Measuring Flow in Open Channels
Two of the most common devices for measuring open channel flow are weirs and flumes.
A weir is essentially a barrier placed across the channel with a specially shaped opening, or notch, cut into it. Water backs up behind the barrier and then spills through the notch. By measuring the height of the water surface upstream, you can calculate the flow rate using established equations for that notch shape. Common notch shapes include V-notch (good for low flows), rectangular, and trapezoidal. Thin-plate weirs are among the simplest and least expensive flow measurement devices available.
A flume is a fixed structure built into the channel that forces the water through a narrowed section called the throat. It typically has three parts: a converging section that funnels the water in, the narrow throat where velocity increases, and a diverging section where the flow expands again. Parshall flumes, trapezoidal flumes, and cutthroat flumes are all variations of this design. Flumes are especially useful when debris in the water would clog a weir, or when you can’t afford the head loss that a weir creates.
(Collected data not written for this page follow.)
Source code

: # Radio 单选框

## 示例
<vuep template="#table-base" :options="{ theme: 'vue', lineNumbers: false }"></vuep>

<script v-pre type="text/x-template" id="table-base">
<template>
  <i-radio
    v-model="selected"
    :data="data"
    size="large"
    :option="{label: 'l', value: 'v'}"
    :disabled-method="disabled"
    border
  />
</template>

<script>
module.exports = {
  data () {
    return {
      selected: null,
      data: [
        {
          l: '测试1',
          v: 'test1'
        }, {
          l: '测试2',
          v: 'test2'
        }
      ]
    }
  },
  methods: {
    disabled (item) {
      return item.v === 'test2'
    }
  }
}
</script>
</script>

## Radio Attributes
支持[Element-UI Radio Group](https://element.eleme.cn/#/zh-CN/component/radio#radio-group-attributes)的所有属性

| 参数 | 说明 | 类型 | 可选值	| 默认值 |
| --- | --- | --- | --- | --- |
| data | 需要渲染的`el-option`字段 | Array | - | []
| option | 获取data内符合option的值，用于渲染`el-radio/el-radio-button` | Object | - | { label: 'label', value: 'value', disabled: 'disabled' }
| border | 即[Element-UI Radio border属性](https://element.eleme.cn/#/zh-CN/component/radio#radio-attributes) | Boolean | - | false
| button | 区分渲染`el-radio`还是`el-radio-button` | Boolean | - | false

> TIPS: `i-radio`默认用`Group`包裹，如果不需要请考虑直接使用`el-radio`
Where Open Channel Flow Shows Up
Open channel flow principles govern the design of irrigation systems, urban stormwater networks, wastewater treatment plants, flood control channels, and hydropower spillways. Any time water flows with a free surface, whether in a concrete-lined canal or a rocky mountain stream, the same physics applies. Even partially full sewer pipes and culverts are analyzed as open channels rather than pressurized systems, since the water surface inside them is exposed to air.
The concepts scale from small roadside ditches a few inches deep to major rivers carrying thousands of cubic feet per second. The math stays the same; only the numbers change.